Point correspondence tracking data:

--- START ---

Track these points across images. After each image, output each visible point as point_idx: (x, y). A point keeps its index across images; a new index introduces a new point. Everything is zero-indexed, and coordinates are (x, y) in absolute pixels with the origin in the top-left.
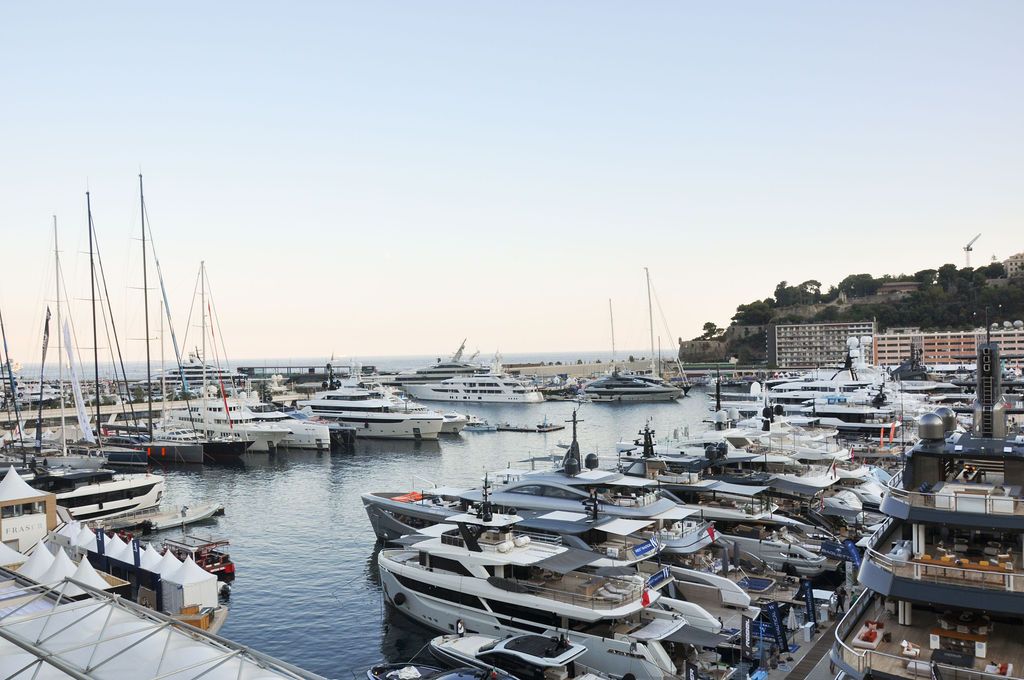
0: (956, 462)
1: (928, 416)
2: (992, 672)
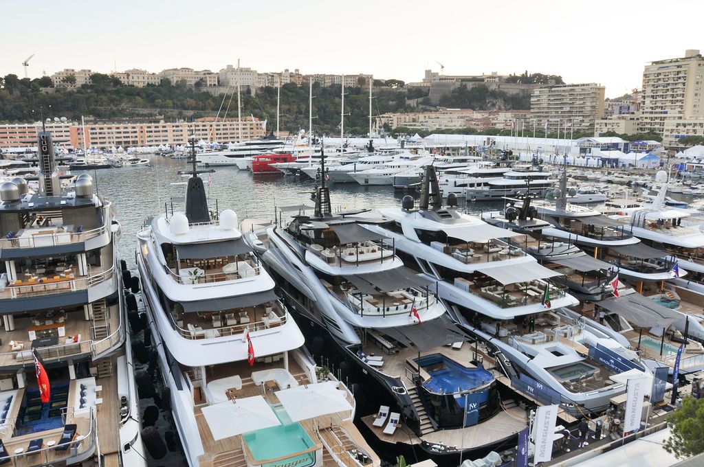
0: (31, 215)
1: (7, 185)
2: (69, 342)
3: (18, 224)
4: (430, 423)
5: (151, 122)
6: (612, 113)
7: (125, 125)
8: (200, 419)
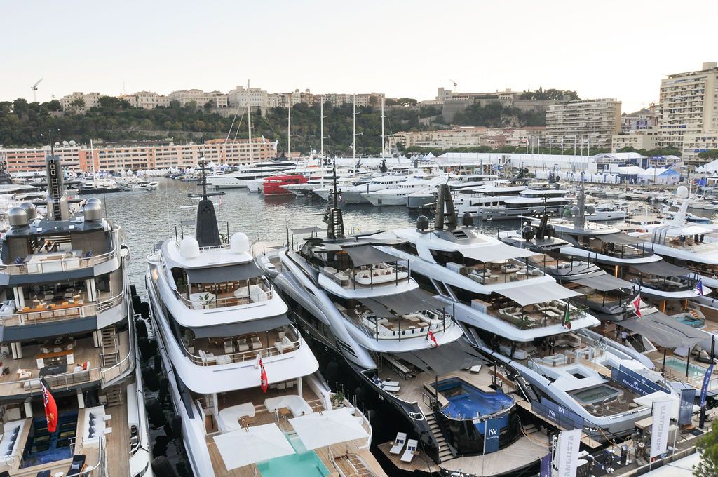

--- END ---

■ **Work request**: Every line from the one holding "2: (992, 672)" through the final line of the data above is to be reproduced exactly, both ends included, with the pictures left out.

■ **Answer for the task**:
2: (992, 672)
0: (31, 215)
1: (7, 185)
2: (69, 342)
3: (18, 224)
4: (430, 423)
5: (151, 122)
6: (612, 113)
7: (125, 125)
8: (200, 419)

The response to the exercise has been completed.